Now that US Education Secretary Betsy DeVos has approved Pennsylvania’s 13-year education-improvement plan, state officials are working on rolling out some changes.

The updated plan is designed to bring Pennsylvania into compliance with the Obama-era Every Student Succeeds Act. It’s the commonwealth’s first comprehensive update since 2002.

One key change? Broadening how school success is measured.

A new system dubbed the Future Ready PA Index is being released in the fall, and will track things like career readiness, along with existing criteria like test scores.

Critics, including state lawmakers and an independent panel of education policy experts, have complained the new measures are too vague—as are the plan’s procedures for holding schools accountable to their improvement goals.

Matt Stem, a Deputy Secretary with the Education Department, acknowledged the index is certainly loose in certain areas.

But he maintained, it’s supposed to be that way.

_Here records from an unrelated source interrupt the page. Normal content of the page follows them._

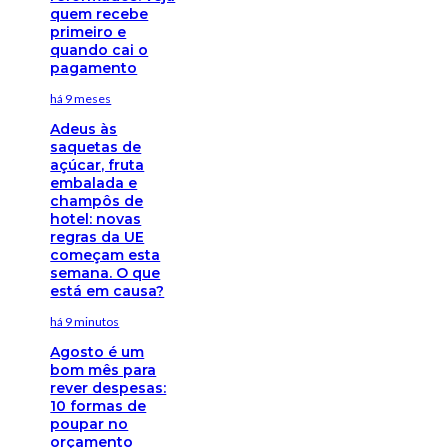
quem recebe
primeiro e
quando cai o
pagamento
há 9 meses
Adeus às
saquetas de
açúcar, fruta
embalada e
champôs de
hotel: novas
regras da UE
começam esta
semana. O que
está em causa?
há 9 minutos
Agosto é um
bom mês para
rever despesas:
10 formas de
poupar no
orçamento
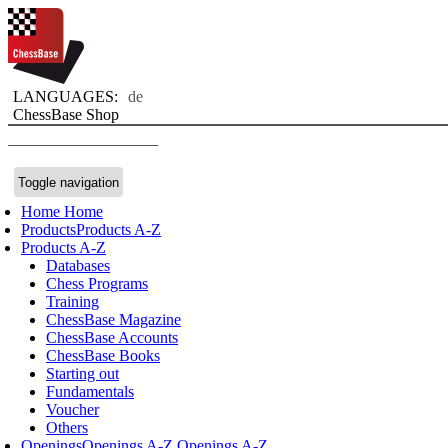
LANGUAGES:
de
ChessBase Shop
Toggle navigation
Home
Home
Products
Products A-Z
Products A-Z
Databases
Chess Programs
Training
ChessBase Magazine
ChessBase Accounts
ChessBase Books
Starting out
Fundamentals
Voucher
Others
Openings
Openings A-Z
Openings A-Z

“If a system is designed that’s overly rigid, invariably you run into unintended consequences,” he said. “We want to design a system that affords us the ability to flexibly meet the needs of each school and community.” 

The plan also makes state tests an average of 20 percent shorter in third through eighth grades.

It still uses the Keystone Exams as the federal assessment for high school students. That’s something lawmakers on both sides of the aisle have been trying to change, arguing that it is expensive and time-consuming to administer, and a standard test like the SAT or ACT would be a better option.

Stem said those tests wouldn’t necessarily square with state standards, and that review is necessary.